We need a genuine mass movement to win meaningful protections for trans people. This movement could demand that the Democrat-controlled legislature pass the Equality Act, the immediate introduction of trans-inclusive Medicare for All, and a major investment in stable, high quality, permanently affordable housing. These are demands that would especially benefit the trans community, but would also benefit huge sections of the working class at large. In the process of fighting on a united basis for these demands, backwards ideas among ordinary people could begin to be overcome.
Racism at the Olympics
Similarly to how the Olympics have exposed ongoing transphobia, they also shine a light on the racism in our capitalist society. At the turn of the 20th century, the ideology at hand was that Black people simply could not compete on the level of white people, this was used to justify segregation of the U.S. armed forces. This picture has changed and as the decades progressed, a brand of eugenics developed suggesting that Black people are physically advantaged when it comes to sports. One manifestation of this horrifyingly backward “science” claims black people experience less pain and are therefore less worthy of compassion. This leads to a hyper exploitation of Black athletes, and Black women athletes in particular, as we’ve seen through racist policies at this year’s Olympics like the banning of swim caps made for black women’s braids, Sha’Carri Richardson’s suspension for testing positive for marijuana, and the disturbing lack of empathy for Simone Biles’ brave decision not to compete when she felt unfit to do so. All of this amounts to an extreme exploitation of Black athletes in particular who are denied the right to make decisions about their own bodies and wellness.

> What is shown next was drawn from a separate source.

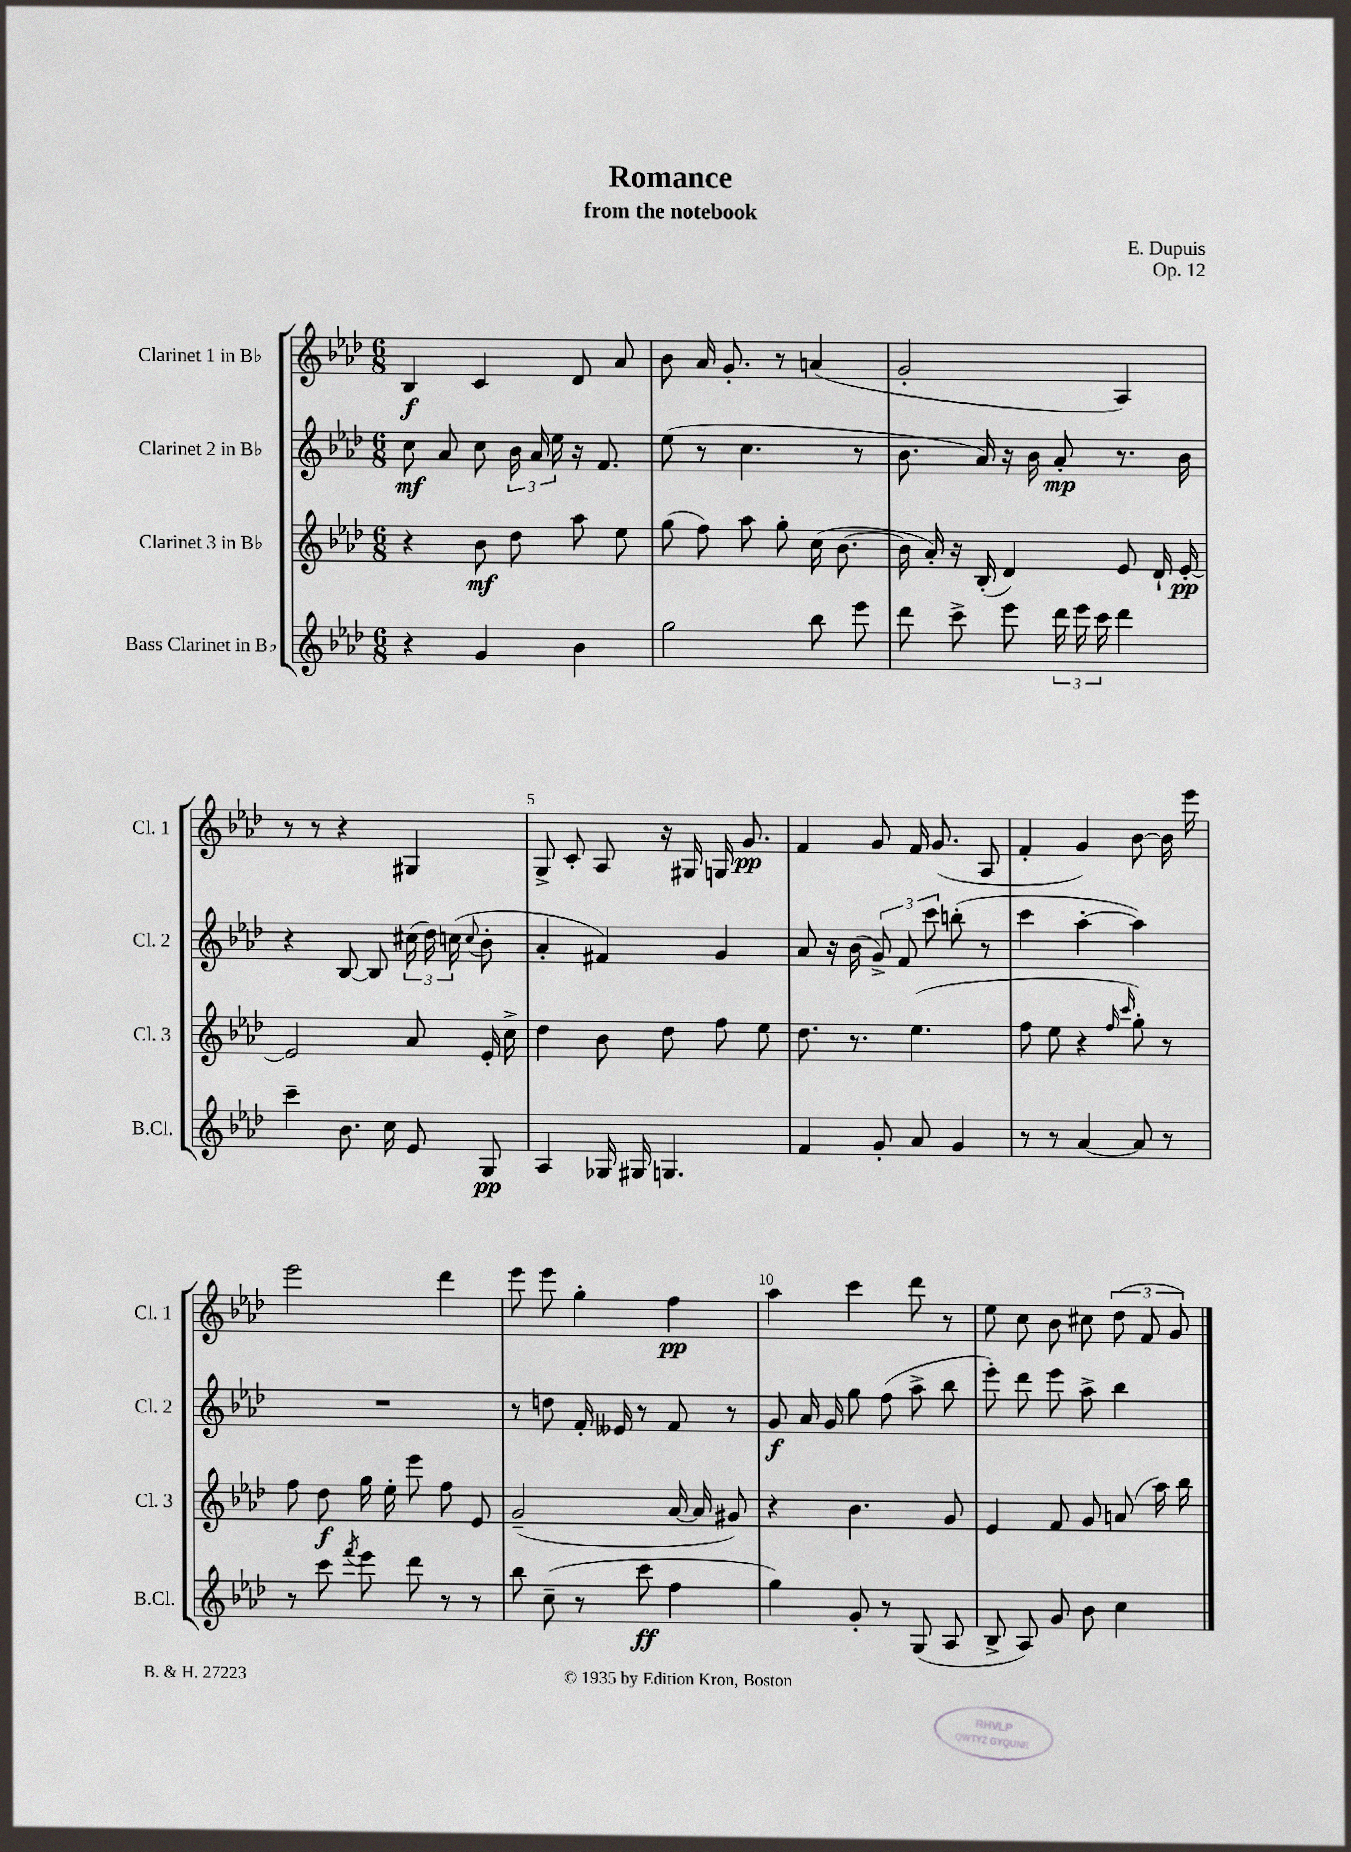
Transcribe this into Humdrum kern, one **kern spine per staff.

Solidarity on Display at the Japan 2021 Olympics
Despite this year’s Olympics exposing the ongoing blight of racism, sexism, and transphobia in our society, it has also shown the enormous level of solidarity that ordinary people are capable of. We see this through the outpouring of support for Simone Biles, Sha’Carri Richardson, Naomi Osaka, CeCe Telfer, and others.

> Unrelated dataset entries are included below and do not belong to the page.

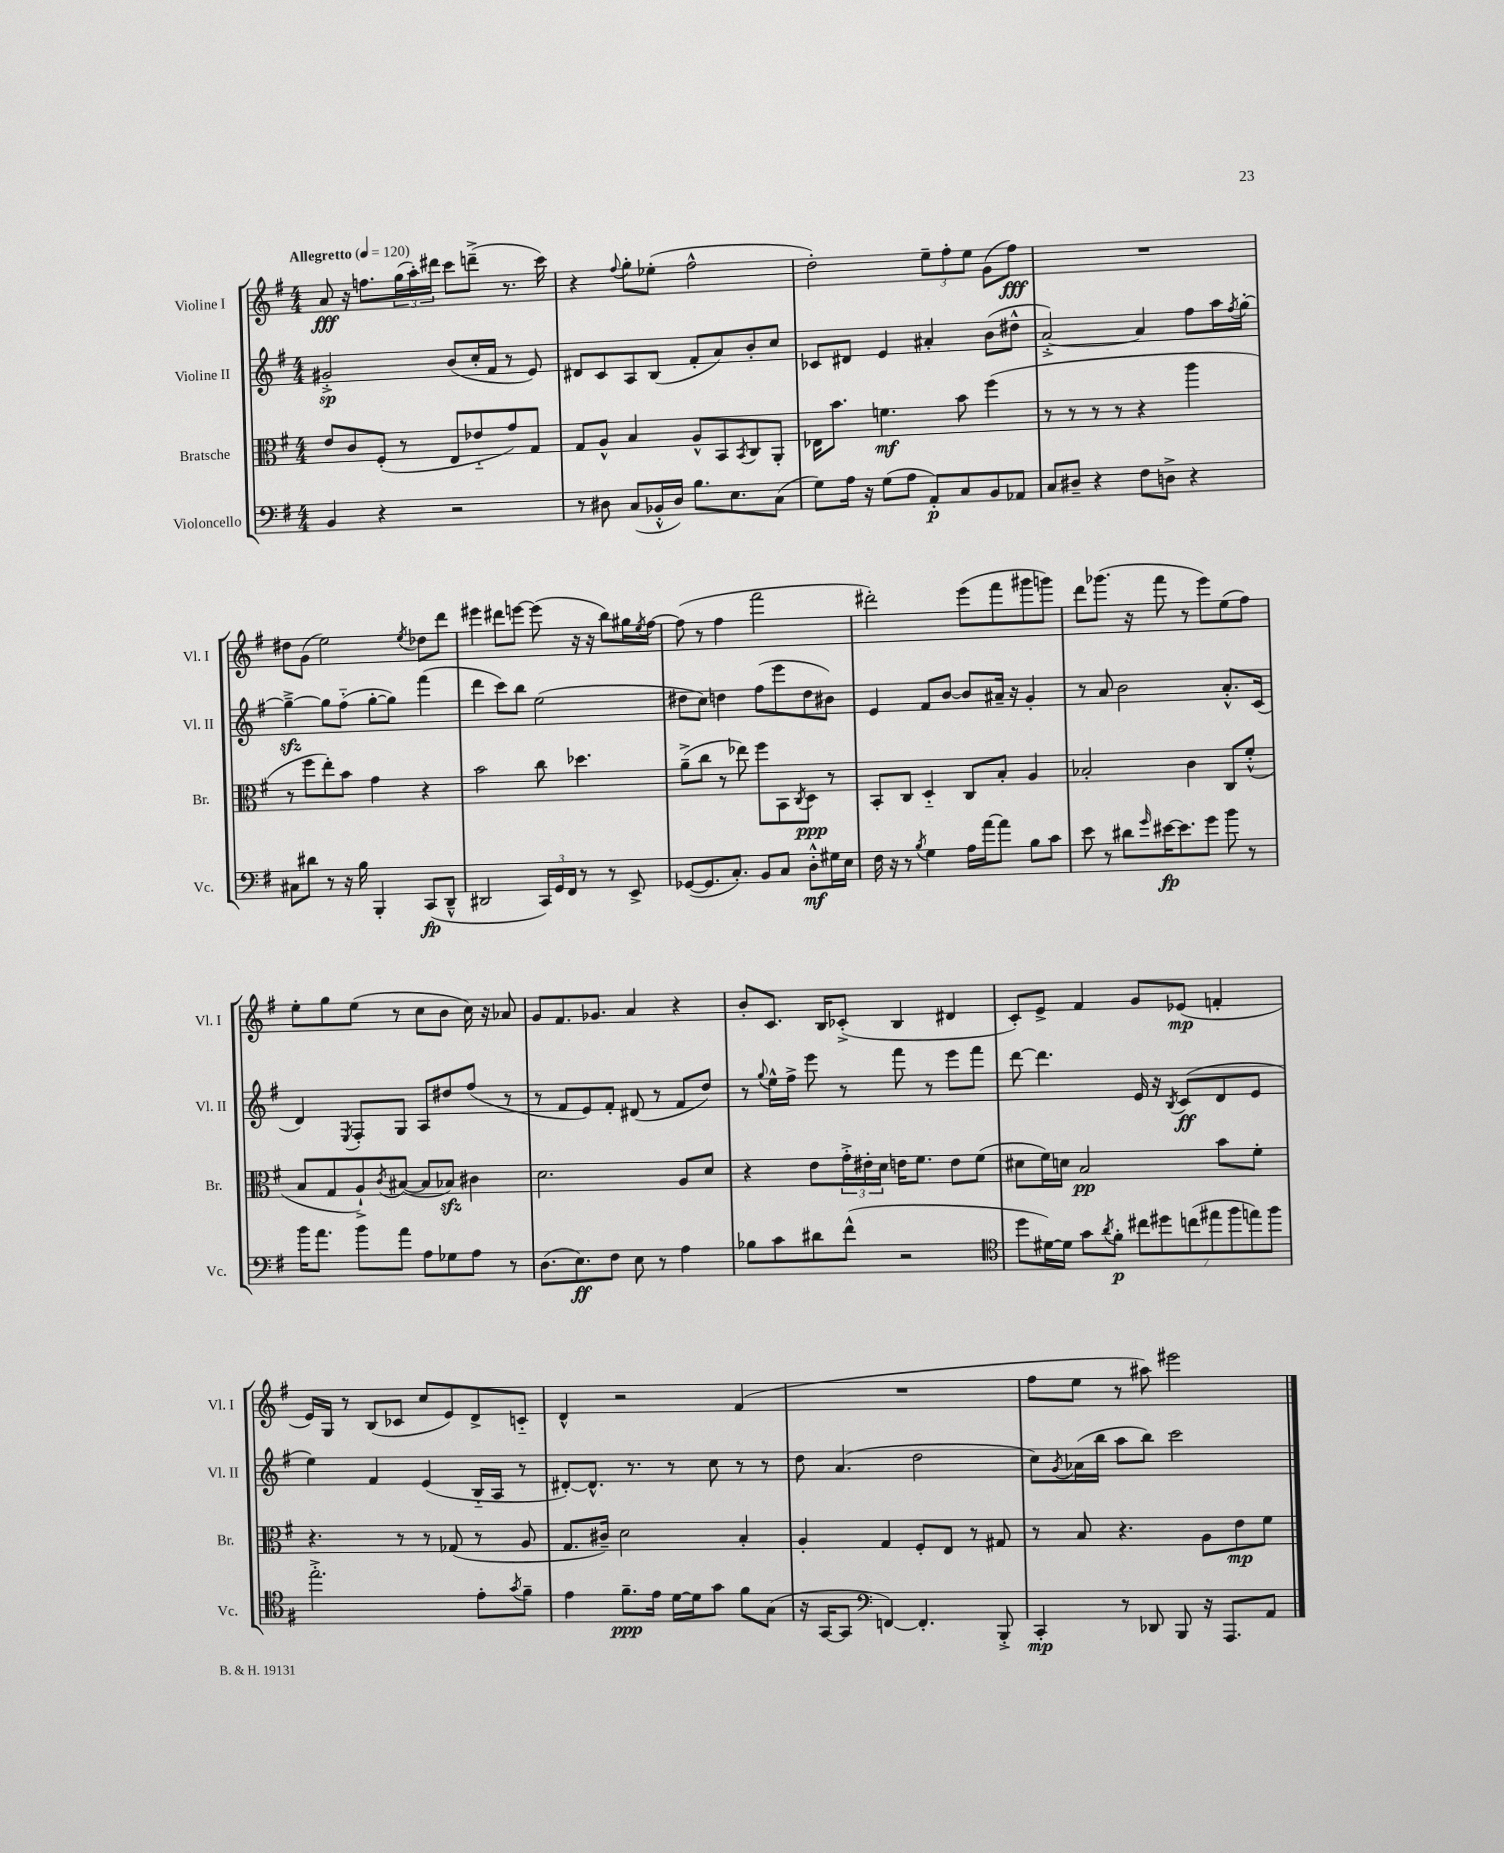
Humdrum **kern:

**kern	**dynam	**kern	**dynam	**kern	**dynam	**kern	**dynam
*part4	*part4	*part3	*part3	*part2	*part2	*part1	*part1
*staff4	*staff4	*staff3	*staff3	*staff2	*staff2	*staff1	*staff1
*I"Violoncello	*	*I"Bratsche	*	*I"Violine II	*	*I"Violine I	*
*I'Vc.	*	*I'Br.	*	*I'Vl. II	*	*I'Vl. I	*
*clefF4	*	*clefC3	*	*clefG2	*	*clefG2	*
*k[f#]	*	*k[f#]	*	*k[f#]	*	*k[f#]	*
*M4/4	*	*M4/4	*	*M4/4	*	*M4/4	*
*MM120	*	*MM120	*	*MM120	*	*MM120	*
=1	=1	=1	=1	=1	=1	=1	=1
!	!	!	!	!	!	!LO:TX:a:B:t=Allegretto	!
4BB/	.	8e/L	.	2g#X'^/	sp	8a/	fff
.	.	8c/	.	.	.	16r	.
.	.	.	.	.	.	8.ffn\L	.
4r	.	(8F#'/J	.	.	.	.	.
.	.	8r	.	.	.	(24gg\L	.
.	.	.	.	.	.	24aa'\)	.
.	.	.	.	.	.	24ddd#X\JJ	.
2r	.	8E/L	.	(8b/L	.	8ccc\L	.
.	.	8e-X/	.	16cc'/L	.	(8dddn~^\J	.
.	.	.	.	16f#/JJ	.	.	.
.	.	8g/)	.	8r	.	8.r	.
.	.	8G/J	.	8e/)	.	.	.
.	.	.	.	.	.	16ccc\)	.
=2	=2	=2	=2	=2	=2	=2	=2
8r	.	8G/L	.	8d#X/L	.	4r	.
8D#X\	.	8A^^/J	.	8c/	.	.	.
.	.	.	.	.	.	8qqff#/	.
(8C/L	.	4B/	.	8A/	.	8gg'\L	.
16BB-X'^^/L	.	.	.	(8B/J	.	(8ee-X'\J	.
16D#/JJ)	.	.	.	.	.	.	.
8.B\L	.	8A^^/L	.	8f#'/L	.	2ff#^^\	.
.	.	8BB/	.	8a/)	.	.	.
8.E\	.	.	.	.	.	.	.
.	.	8qBB/	.	.	.	.	.
.	.	8C/	.	8b'/	.	.	.
(8C\J	.	8AA'/J	.	8cc/J	.	.	.
=3	=3	=3	=3	=3	=3	=3	=3
8G\L)	.	16E-X\KL	.	8c-X/L	.	2dd'\)	.
.	.	8.b\J	.	.	.	.	.
16A\Jk	.	.	.	8d#X/J	.	.	.
16r	.	.	.	.	.	.	.
(8G\L	.	4.fn\	mf	4e/	.	.	.
8A\J	.	.	.	.	.	.	.
8AA'/L)	p	.	.	4a#X'/	.	12ee~\L	.
.	.	.	.	.	.	12ff#'\	.
8C/	.	8b\	.	.	.	.	.
.	.	.	.	.	.	12ee\J	.
8BB/	.	(4ff#\	.	(8b\L	.	(8g\L	.
8AA-X/J	.	.	.	8dd#X^^\J	.	8ff#\J)	fff
=4	=4	=4	=4	=4	=4	=4	=4
8C/L	.	8r	.	[2a'^/)	.	1r	.
8D#X~/J	.	8r	.	.	.	.	.
4r	.	8r	.	.	.	.	.
.	.	8r	.	.	.	.	.
8F#\L	.	4r	.	4a/]	.	.	.
8Dn^\J	.	.	.	.	.	.	.
4r	.	4aa\	.	8ff#\L	.	.	.
.	.	.	.	16aa\L	.	.	.
.	.	.	.	8qff#/	.	.	.
.	.	.	.	[16gg'\JJ	.	.	.
!!LO:LB:g=z
=5	=5	=5	=5	=5	=5	=5	=5
8C#X\L	.	8r	.	4ggzz~^\_	.	8dd#X\L	.
8d#X\J	.	8ff#\L	.	.	.	(8g\J	.
8r	.	8ee'\)	.	8gg\L]	.	2ee\)	.
16r	.	8b\J	.	(8ff#\J	.	.	.
16B\	.	.	.	.	.	.	.
4BBB'/	.	4g\	.	[8gg'\L	.	.	.
.	.	.	.	8gg\J])	.	.	.
.	.	.	.	.	.	8qee/	.
(8CC/L	fp	4r	.	(4fff#\	.	8dd-X\L	.
8DD~^^/J	.	.	.	.	.	8ddd\J	.
=6	=6	=6	=6	=6	=6	=6	=6
2DD#X/	.	2b\	.	4ddd\	.	4eee#X\	.
.	.	.	.	8ccc\L)	.	8ddd#X\L	.
.	.	.	.	8bb\J	.	[8eeen\J	.
24CC/LL)	.	8cc\	.	(2ee\	.	(8eee\]	.
24GG/	.	.	.	.	.	.	.
24FF#/JJ	.	.	.	.	.	.	.
8r	.	4.dd-X\	.	.	.	16r	.
.	.	.	.	.	.	16r	.
8r	.	.	.	.	.	8bb\L)	.
8EE^/	.	.	.	.	.	16gg#X\L	.
.	.	.	.	.	.	8qee/	.
.	.	.	.	.	.	[16ff#\JJ	.
=7	=7	=7	=7	=7	=7	=7	=7
([8GG-X/L	.	(8a~^\L	.	8dd#X\L	.	(8ff#\]	.
8.GG-/]	.	8cc\J	.	8cc\J)	.	8r	.
.	.	8r	.	4ddn\	.	4ff#\	.
8.C'/J)	.	.	.	.	.	.	.
.	.	8ee-X\)	.	.	.	.	.
8BB/L	.	8ff#\L	.	(8ff#\L	.	2fff#\	.
8C/J	.	8BB\	.	8eee\	.	.	.
.	.	8qC/	.	.	.	.	.
8D'^^\L	mf	8D\J	ppp	8dd\	.	.	.
16G#X\L	.	8r	.	8b#X\J)	.	.	.
16E\JJ	.	.	.	.	.	.	.
=8	=8	=8	=8	=8	=8	=8	=8
16F#\	.	8BB'/L	.	4e/	.	2ddd#X'\)	.
16r	.	.	.	.	.	.	.
8r	.	8C/J	.	.	.	.	.
8qB/	.	.	.	.	.	.	.
4G\	.	4D/	.	8f#/L	.	.	.
.	.	.	.	[8b/J	.	.	.
16A\LL	.	8C/L	.	8b/L]	.	(8eee\L	.
[16a\J	.	.	.	.	.	.	.
8a\J]	.	8B'/J	.	16a#X~/Jk	.	8fff#\	.
.	.	.	.	16r	.	.	.
8B\L	.	4A/	.	4g'/	.	8ggg#X\	.
8c\J	.	.	.	.	.	8gggn\J)	.
=9	=9	=9	=9	=9	=9	=9	=9
8e\	.	2B-X'/	.	8r	.	8ddd\L	.
8r	.	.	.	8a/	.	(8.ggg-X\J	.
8d#X\L	.	.	.	2b\	.	.	.
.	.	.	.	.	.	16r	.
16qqg/	.	.	.	.	.	.	.
[16e#X\K	fp	.	.	.	.	8fff#\	.
8.e#\]	.	.	.	.	.	.	.
.	.	4c\	.	.	.	8r	.
8g\J	.	.	.	.	.	8eee\L)	.
8b\	.	8C/L	.	8.a'^^/L	.	(8ee\	.
8r	.	(8f#'^^/J	.	.	.	8ff#\J)	.
.	.	.	.	(16c/Jk	.	.	.
!!LO:LB:g=z
=10	=10	=10	=10	=10	=10	=10	=10
16b\KL	.	8B/L	.	4d/)	.	8ee'\L	.
8.a\J	.	.	.	.	.	.	.
.	.	8G/	.	.	.	8gg\	.
.	.	.	.	8qE/	.	.	.
8b\L	.	8A`^/)	.	8F#'/L	.	(8ee\J	.
.	.	8qc/	.	.	.	.	.
8a\J	.	([8B#X/J	.	8G/J	.	8r	.
8A\L	.	8B#/L]	.	8A/L	.	8cc\L	.
8G-X\	.	8B-Xzz/J)	.	8dd#X/	.	8b\J	.
8A\J	.	4c#X\	.	(8ff#/J	.	16cc\)	.
.	.	.	.	.	.	16r	.
8r	.	.	.	8r	.	8a-X/	.
=11	=11	=11	=11	=11	=11	=11	=11
(8.D\L	.	2.d\	.	8r	.	8g/L	.
.	.	.	.	8f#/L	.	8.f#/	.
8.E\)	ff	.	.	.	.	.	.
.	.	.	.	8e/)	.	.	.
.	.	.	.	.	.	8.g-X/J	.
8F#\J	.	.	.	8f#'/J	.	.	.
8E\	.	.	.	(8d#X/	.	4a/	.
8r	.	.	.	8r	.	.	.
4A\	.	8A/L	.	8f#/L	.	4r	.
.	.	8d/J	.	8dd/J)	.	.	.
=12	=12	=12	=12	=12	=12	=12	=12
8B-X\L	.	4r	.	8r	.	8b'/L	.
.	.	.	.	8qqgg/	.	.	.
8c\	.	.	.	16ee^^\LL	.	8.c/J	.
.	.	.	.	16ff#^\JJ	.	.	.
8d#X\	.	8e\L	.	8eee\	.	.	.
.	.	.	.	.	.	16B/KL	.
(8f#^^\J	.	24g'^\L	.	8r	.	(8c-X'^/J	.
.	.	24e#X'\	.	.	.	.	.
.	.	24d\JJ	.	.	.	.	.
2r	.	16en\KL	.	8fff#\	.	4B/	.
.	.	8.f#\J	.	.	.	.	.
.	.	.	.	8r	.	.	.
.	.	8e\L	.	8eee\L	.	4d#X/	.
.	.	(8f#\J	.	8fff#\J	.	.	.
=13	=13	=13	=13	=13	=13	=13	=13
*clefC4	*	*	*	*	*	*	*
8dd\L	.	8d#X\L	.	[8ddd\	.	8c'/L)	.
[16d#X\L)	.	16f#\L)	.	4.ddd\]	.	8e^/J	.
16d#\JJ]	.	16dn\JJ	.	.	.	.	.
8g\L	.	2B/	pp	.	.	4f#/	.
8qa/	.	.	.	.	.	.	.
8f#'\J	p	.	.	.	.	.	.
14cc#X\L	.	.	.	16e/	.	8g/L	.
.	.	.	.	16r	.	.	.
14dd#X\	.	.	.	.	.	.	.
.	.	.	.	8qB/	.	.	.
.	.	.	.	(8c/L	ff	(8e-X/J	mp
(14ccn\	.	.	.	.	.	.	.
14ee#X\	.	.	.	.	.	.	.
.	.	8b\L	.	8d/	.	4fn'/	.
14ff#\	.	.	.	.	.	.	.
14een\)	.	.	.	.	.	.	.
.	.	8f#'\J	.	8e/J	.	.	.
14ff#\J	.	.	.	.	.	.	.
!!LO:LB:g=z
=14	=14	=14	=14	=14	=14	=14	=14
2.ee'^\	.	4.r	.	4ee\)	.	16e/LL)	.
.	.	.	.	.	.	16G/JJ	.
.	.	.	.	.	.	8r	.
.	.	.	.	4f#/	.	(8B/L	.
.	.	8r	.	.	.	8c-X/J	.
.	.	8r	.	(4e/	.	8cc/L	.
.	.	(8G-X/	.	.	.	8e/)	.
8e'\L	.	8r	.	16B/LL	.	8d^/	.
.	.	.	.	16A/JJ	.	.	.
8qg/	.	.	.	.	.	.	.
8f#~\J	.	8A/	.	8r	.	8cn/J	.
=15	=15	=15	=15	=15	=15	=15	=15
4e\	.	8.G/L	.	[8d#X'/L)	.	4d^^/	.
.	.	.	.	8.d#^^/J]	.	.	.
.	.	16c#X~/Jk)	.	.	.	.	.
8.f#~\L	ppp	2d\	.	.	.	2r	.
.	.	.	.	8.r	.	.	.
16e\Jk	.	.	.	.	.	.	.
[16d\LL	.	.	.	8r	.	.	.
16d\J]	.	.	.	.	.	.	.
8g\J	.	.	.	8cc\	.	.	.
8f#\L	.	4B'/	.	8r	.	(4f#/	.
(8G\J	.	.	.	8r	.	.	.
=16	=16	=16	=16	=16	=16	=16	=16
16r	.	4A'/	.	8dd\	.	1r	.
[16GG/KL	.	.	.	.	.	.	.
8GG/J]	.	.	.	(4.a/	.	.	.
*clefF4	*	*	*	*	*	*	*
[4FFn/)	.	4G/	.	.	.	.	.
4.FF'/]	.	8F#'/L	.	2dd\	.	.	.
.	.	8E/J	.	.	.	.	.
.	.	8r	.	.	.	.	.
8BBB'^/	.	8G#X/	.	.	.	.	.
=17	=17	=17	=17	=17	=17	=17	=17
4CC'/	mp	8r	.	8cc\L)	.	8ff#\L	.
.	.	.	.	8qg/	.	.	.
.	.	8B/	.	(16a-X\L	.	8ee\J	.
.	.	.	.	16bb\JJ	.	.	.
8r	.	4.r	.	8aa\L	.	8r	.
8DD-X/	.	.	.	8bb\J)	.	8aa#X\)	.
8BBB/	.	.	.	2ccc\	.	2eee#X\	.
16r	.	8A\L	.	.	.	.	.
8.AAA/L	.	.	.	.	.	.	.
.	.	8e\	mp	.	.	.	.
8AA/J	.	8f#\J	.	.	.	.	.
==	==	==	==	==	==	==	==
*-	*-	*-	*-	*-	*-	*-	*-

We also saw it through the support for the several women’s teams from gymnastics and beach volleyball who refused to wear the overly sexualized uniforms required by IOC standards. In response to the fines administered to the Norway beach handball team at a separate competition, pop artist Pink has publicly offered to pay their fine. More gay athletes have earned medals. We also saw Quinn and Laurel Hubbard compete, becoming the first openly transgender athletes to compete in the games.
The Olympics are in many ways a microcosm of world relations. We see inter-imperialist rivalries, hyper-nationalism, exploitation, and ongoing oppression on display. Human athleticism, skill, and physicality should be celebrated and the Olympic games give us a window into the incredible talents of athletes around the world. However, on the basis of international competition and exploitation, the games will always reflect that reality. The Olympics have a very disturbing and exploitative underbelly and only on the basis of international solidarity can the inspiring potential of world events like this be unleashed. Just like with the rest of society, we need to do away with the profiteering and brutal exploitation that comes along with these games and fight for a world based on international solidarity and real, working class democracy.